Work instructions ->
Repeat exactly what appears from the opening line of the listing to the line with "-> [177,1019,228,1031] false", inclusive.

Records for the exercise ->

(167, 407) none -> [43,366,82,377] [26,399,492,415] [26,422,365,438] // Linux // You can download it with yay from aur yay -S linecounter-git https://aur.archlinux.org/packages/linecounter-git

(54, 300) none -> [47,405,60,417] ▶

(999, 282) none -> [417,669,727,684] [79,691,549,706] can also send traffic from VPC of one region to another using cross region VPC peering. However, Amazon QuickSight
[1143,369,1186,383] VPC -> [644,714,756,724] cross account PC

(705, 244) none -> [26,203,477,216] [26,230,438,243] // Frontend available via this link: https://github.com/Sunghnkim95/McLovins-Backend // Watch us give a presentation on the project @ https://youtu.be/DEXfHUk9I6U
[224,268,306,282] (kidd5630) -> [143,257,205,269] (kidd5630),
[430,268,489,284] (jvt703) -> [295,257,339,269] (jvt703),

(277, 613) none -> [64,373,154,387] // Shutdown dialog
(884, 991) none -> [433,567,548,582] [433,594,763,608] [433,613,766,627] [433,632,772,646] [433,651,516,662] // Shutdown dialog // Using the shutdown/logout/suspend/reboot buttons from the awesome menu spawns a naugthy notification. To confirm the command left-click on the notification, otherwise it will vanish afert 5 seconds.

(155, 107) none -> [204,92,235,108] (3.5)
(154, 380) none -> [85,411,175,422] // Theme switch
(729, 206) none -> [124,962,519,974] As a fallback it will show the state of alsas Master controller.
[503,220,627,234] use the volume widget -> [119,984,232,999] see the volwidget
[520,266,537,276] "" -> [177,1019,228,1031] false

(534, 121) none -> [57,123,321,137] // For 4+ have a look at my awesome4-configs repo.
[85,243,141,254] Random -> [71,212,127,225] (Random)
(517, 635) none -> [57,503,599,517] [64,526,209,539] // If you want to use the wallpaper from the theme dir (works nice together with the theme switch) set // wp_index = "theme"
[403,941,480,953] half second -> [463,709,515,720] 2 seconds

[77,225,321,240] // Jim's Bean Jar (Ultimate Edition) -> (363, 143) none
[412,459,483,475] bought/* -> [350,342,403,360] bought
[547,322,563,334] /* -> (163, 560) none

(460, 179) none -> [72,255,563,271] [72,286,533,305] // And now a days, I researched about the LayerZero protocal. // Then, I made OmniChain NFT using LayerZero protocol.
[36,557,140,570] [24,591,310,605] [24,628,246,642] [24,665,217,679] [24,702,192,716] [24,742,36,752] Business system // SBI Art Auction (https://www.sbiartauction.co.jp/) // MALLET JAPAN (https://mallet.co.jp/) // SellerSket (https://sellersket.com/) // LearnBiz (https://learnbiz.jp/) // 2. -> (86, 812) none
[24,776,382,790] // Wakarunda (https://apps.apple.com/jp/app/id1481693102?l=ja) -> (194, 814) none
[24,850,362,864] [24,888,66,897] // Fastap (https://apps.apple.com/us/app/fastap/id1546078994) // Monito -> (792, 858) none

The completed task ->
(167, 407) none -> [43,366,82,377] [26,399,492,415] [26,422,365,438] // Linux // You can download it with yay from aur yay -S linecounter-git https://aur.archlinux.org/packages/linecounter-git

(54, 300) none -> [47,405,60,417] ▶

(999, 282) none -> [417,669,727,684] [79,691,549,706] can also send traffic from VPC of one region to another using cross region VPC peering. However, Amazon QuickSight
[1143,369,1186,383] VPC -> [644,714,756,724] cross account PC

(705, 244) none -> [26,203,477,216] [26,230,438,243] // Frontend available via this link: https://github.com/Sunghnkim95/McLovins-Backend // Watch us give a presentation on the project @ https://youtu.be/DEXfHUk9I6U
[224,268,306,282] (kidd5630) -> [143,257,205,269] (kidd5630),
[430,268,489,284] (jvt703) -> [295,257,339,269] (jvt703),

(277, 613) none -> [64,373,154,387] // Shutdown dialog
(884, 991) none -> [433,567,548,582] [433,594,763,608] [433,613,766,627] [433,632,772,646] [433,651,516,662] // Shutdown dialog // Using the shutdown/logout/suspend/reboot buttons from the awesome menu spawns a naugthy notification. To confirm the command left-click on the notification, otherwise it will vanish afert 5 seconds.

(155, 107) none -> [204,92,235,108] (3.5)
(154, 380) none -> [85,411,175,422] // Theme switch
(729, 206) none -> [124,962,519,974] As a fallback it will show the state of alsas Master controller.
[503,220,627,234] use the volume widget -> [119,984,232,999] see the volwidget
[520,266,537,276] "" -> [177,1019,228,1031] false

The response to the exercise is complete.